Illegal gold mining, assisted by rangers, on the rise in Zimbabwe national park

The Chimanimani mountains, Zimbabwe

ILLEGAL gold mining in an ecologically sensitive region of Zimbabwe has spiked and has the cooperation of the people employed to protect the area, said Reuters in a report.

According to the newswire, rangers employed by the Zimbabwe Parks and Wildlife Management Authority (Zimparks) to protect the Chimanimani National Park in eastern Zimbabwe collect gold from the miners in return for payment in US dollars.

The economic pressure brought about by the advance of Covid-19 is thought to be behind the increase and comes despite a ban on riverine and riverbed mining by the Zimbabwean government in September.

“The waters are being polluted; the biodiversity poisoned; endemic plants dug up (and) trampled; animals and birds poached; (and) litter strewn all over the mountains,” Julia Pierini, head of BirdLife Zimbabwe, a non-profit organisation, told Reuters.
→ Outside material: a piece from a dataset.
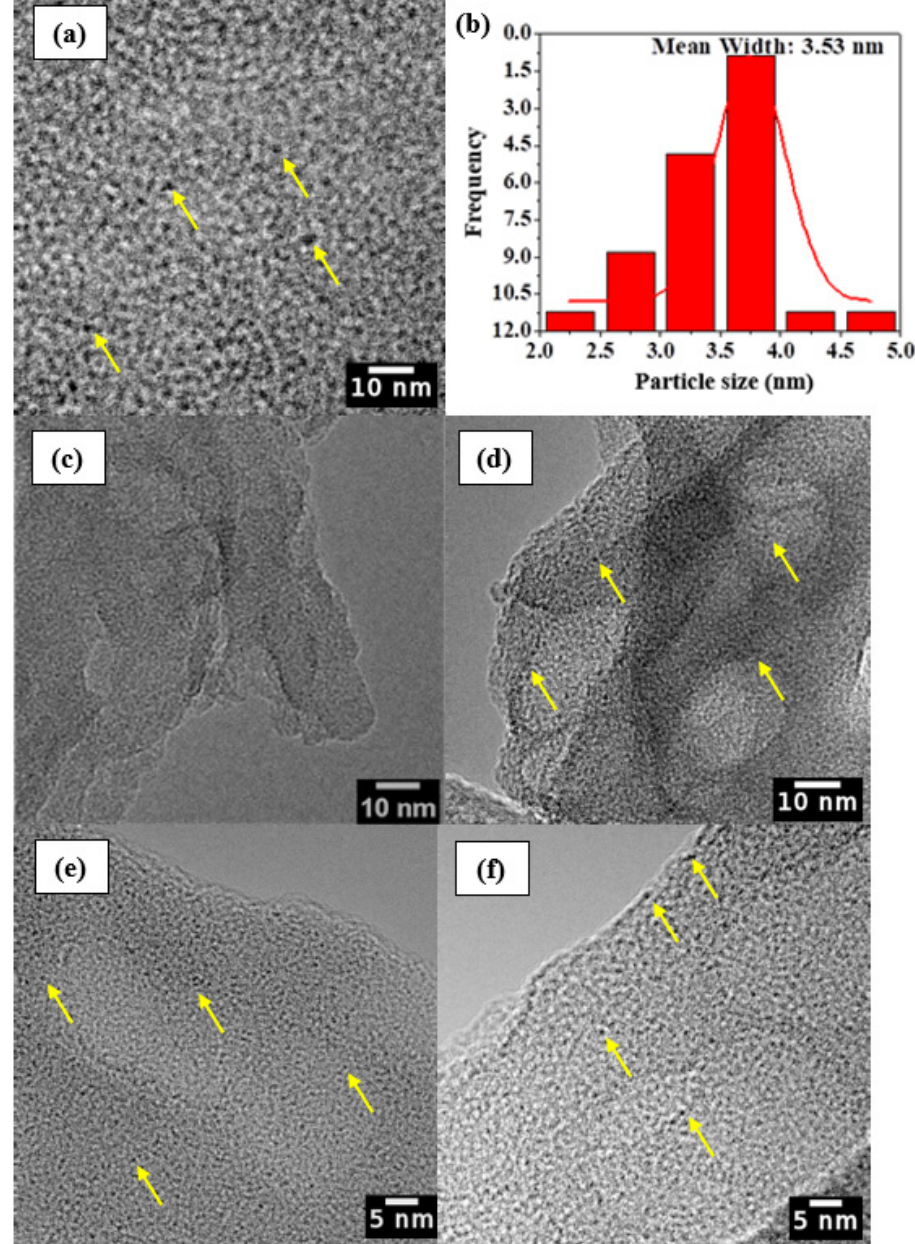
Figure 3. The HR ‐ TEM images and particle size histograms of ( a , b ) CDs, ( c ) pure g ‐ C 3 N 4 , ( d ) Figure 3. The HR-TEM images and particle size histograms of ( a , b ) CDs, ( c ) pure g-C 3 N 4 , ( d ) 0.5CDs/g-C 3 N 4 , ( e ) 1.0CDs/g-C 3 N 4 , and ( f ) 1.5CDs/g-C 3 N 4 . CDs are identified by yellow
“For the past couple of years, we have been seeing illegal gold miners in the mountains, but suddenly during lockdown we started to see hundreds of them,” said Collen Sibanda, vice chairman of the Chimanimani Tourist Association (CTA).

“Zimparks is recruiting people. They are organising these syndicates.”

“I thought it was legal because we were working with the rangers,” said one person who was part of the illegal mining until chased away by military drafted in to clear the area.

“We were given a target, we would sell about 40 grams of gold per day,” he said. Rangers would collect the gold in return for payment in US dollars.